Taproot and Schnorr signatures are coming
Schnorr / Taproot is about to be the first major Bitcoin protocol update since Segregated Witness (SegWit) in August 2017. Having been in development for more than two years, the Schnorr signature algorithm is considered an overall improvement over the Bitcoin's current ECDSA signature algorithm.
In combination with Taproot – a clever trick to hide various conditions for spending coins – the update promises to offer more smart contract flexibility in a scalable way while preserving privacy.
The Schnorr / Taproot code is now included in Bitcoin Core 0.21.0. This means that it will not be subject to further changes, which, for example, means that application developers can start designing software around the update.
In addition, the changes are now available in Signet (a newer, more reliable testnet variant, used by developers to test new Bitcoin software) and potentially also in Regtests (additional local testnet variants).
Schnorr / Taproot will not, however, be available on the Bitcoin mainnet yet. For this, the update first needs to be activated, which requires an activation logic that is not yet included in this version of Bitcoin Core. Activation logic is expected to be included in a smaller version of Bitcoin Core, possibly sometime in the coming months, with miners already signaling support.
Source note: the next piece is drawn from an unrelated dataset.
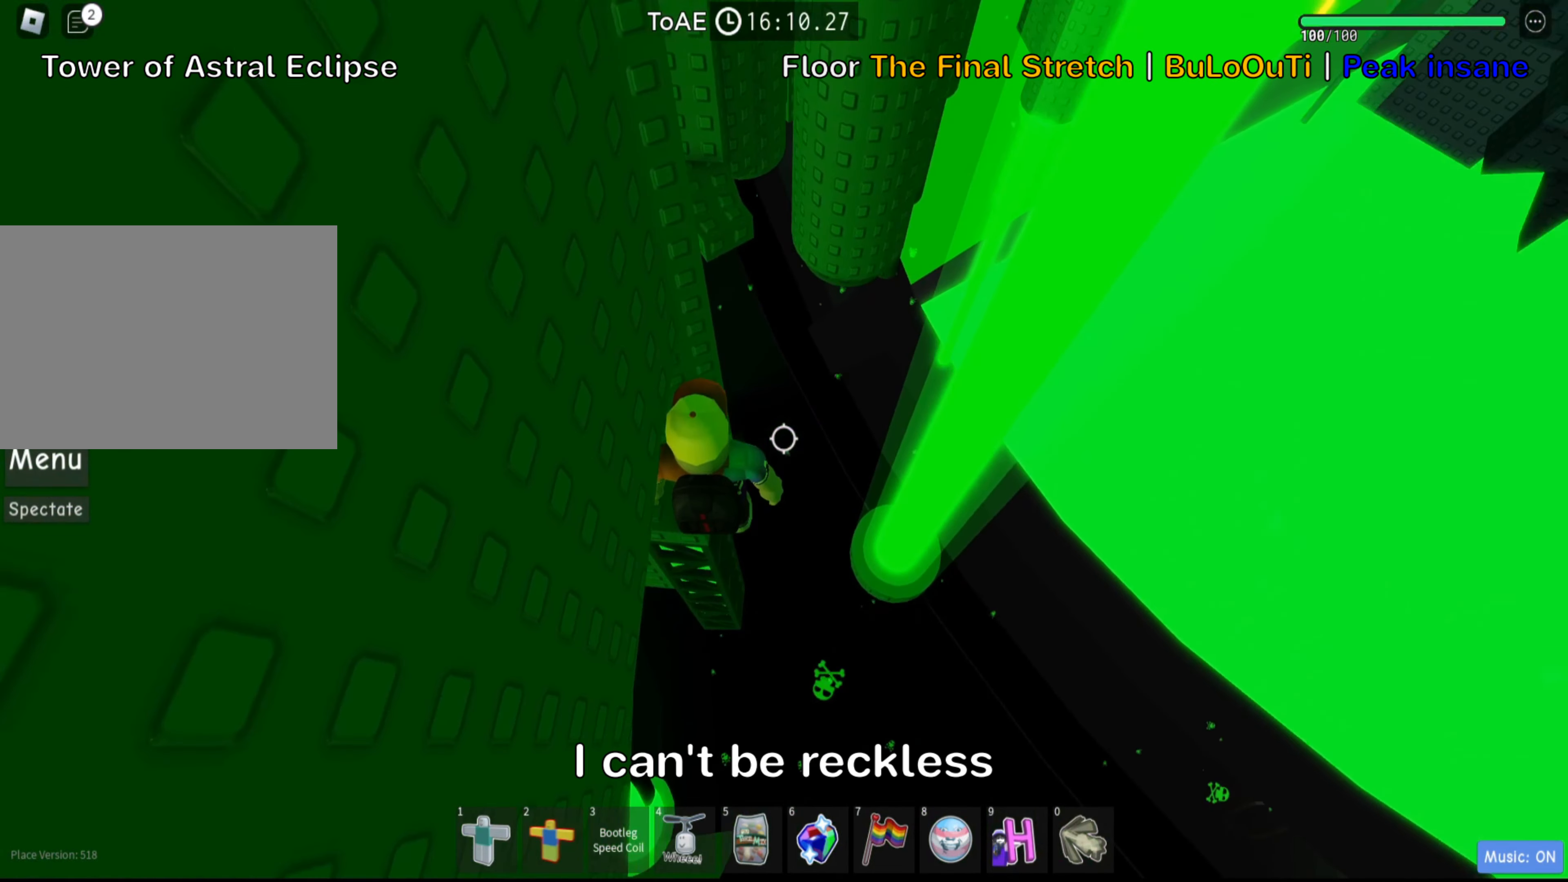
{"dt_ms": 500, "keys": [], "events": [[167, "w", "down"], [233, "w", "up"]]}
Other improvements and bug fixes
In addition to the above changes, Bitcoin Core 0.21.0 includes several bug fixes and performance improvements that will not be as apparent to regular users. The Bitcoin Core wallet, for example, will move Berkeley DB to the SQLite database, which is more suitable as an application data file and offers several guarantees regarding compatibility, support and testing.
It is also interesting that Bitcoin Core 0.21.0 includes a transaction request review: the new message protocol that Bitcoin nodes use to learn about new transactions is better tested, better specified and easier to maintain and review.
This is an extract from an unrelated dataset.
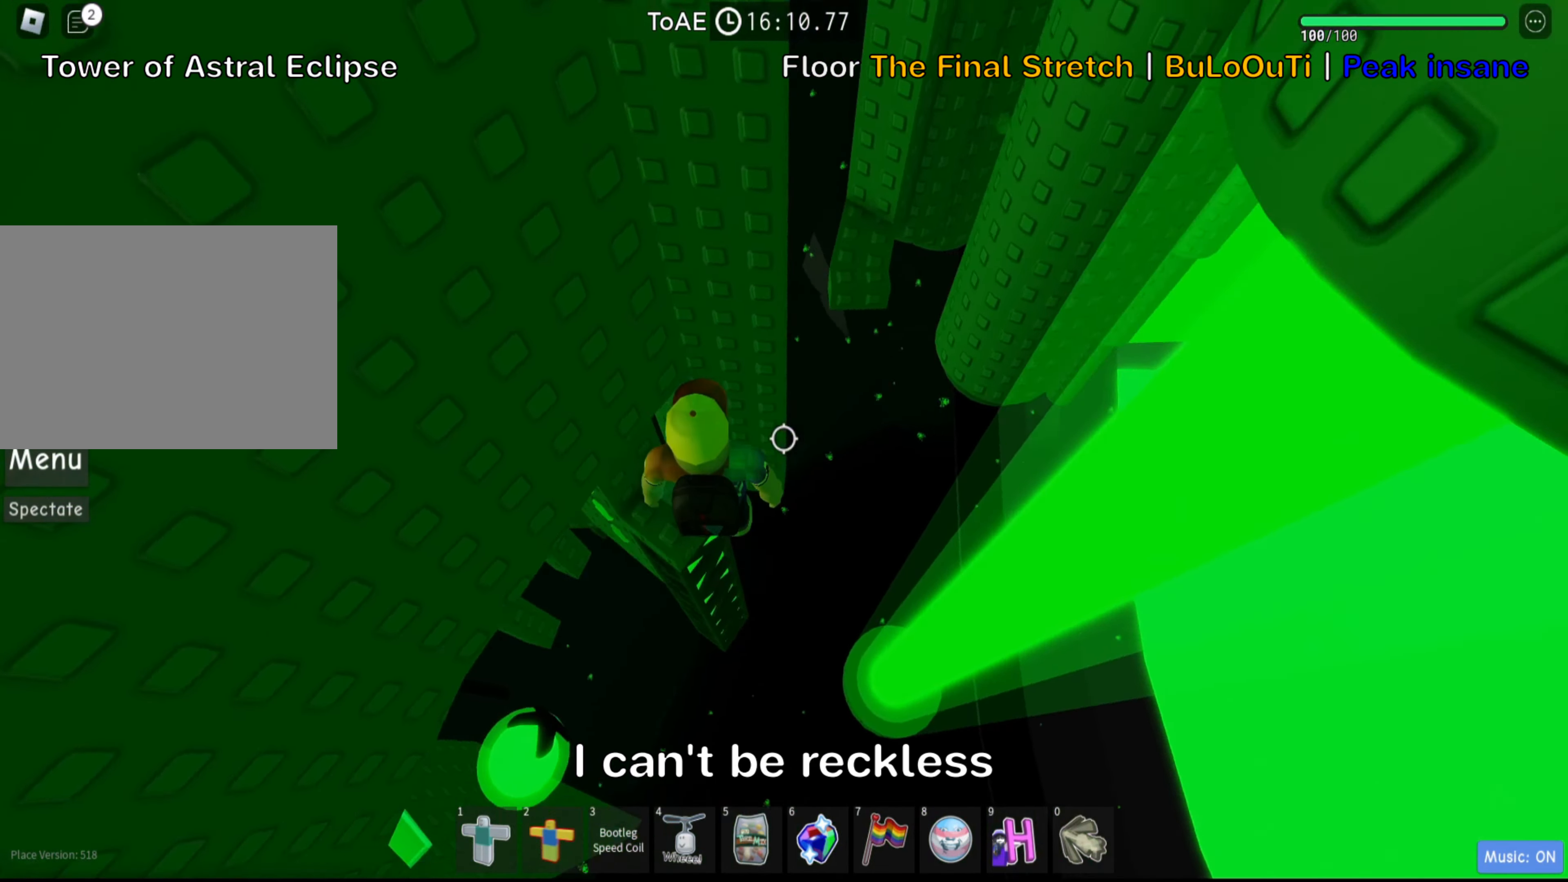
{"dt_ms": 500, "keys": [], "events": [[200, "w", "down"], [250, "w", "up"]]}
For a more extensive list of updates, see also the Bitcoin Core 0.21.0 release notes or see this blog post from Bitcoin Core contributor Andrew Chow for a more extensive explanation of descriptor portfolios (as well as legacy portfolios) and SQLite (also as Berkeley DB).
Translated and adapted with permission from Aaron Van Wirdum of Bitcoin Magazine, who developed the article with the assistance of Bitcoin developer John Newbery.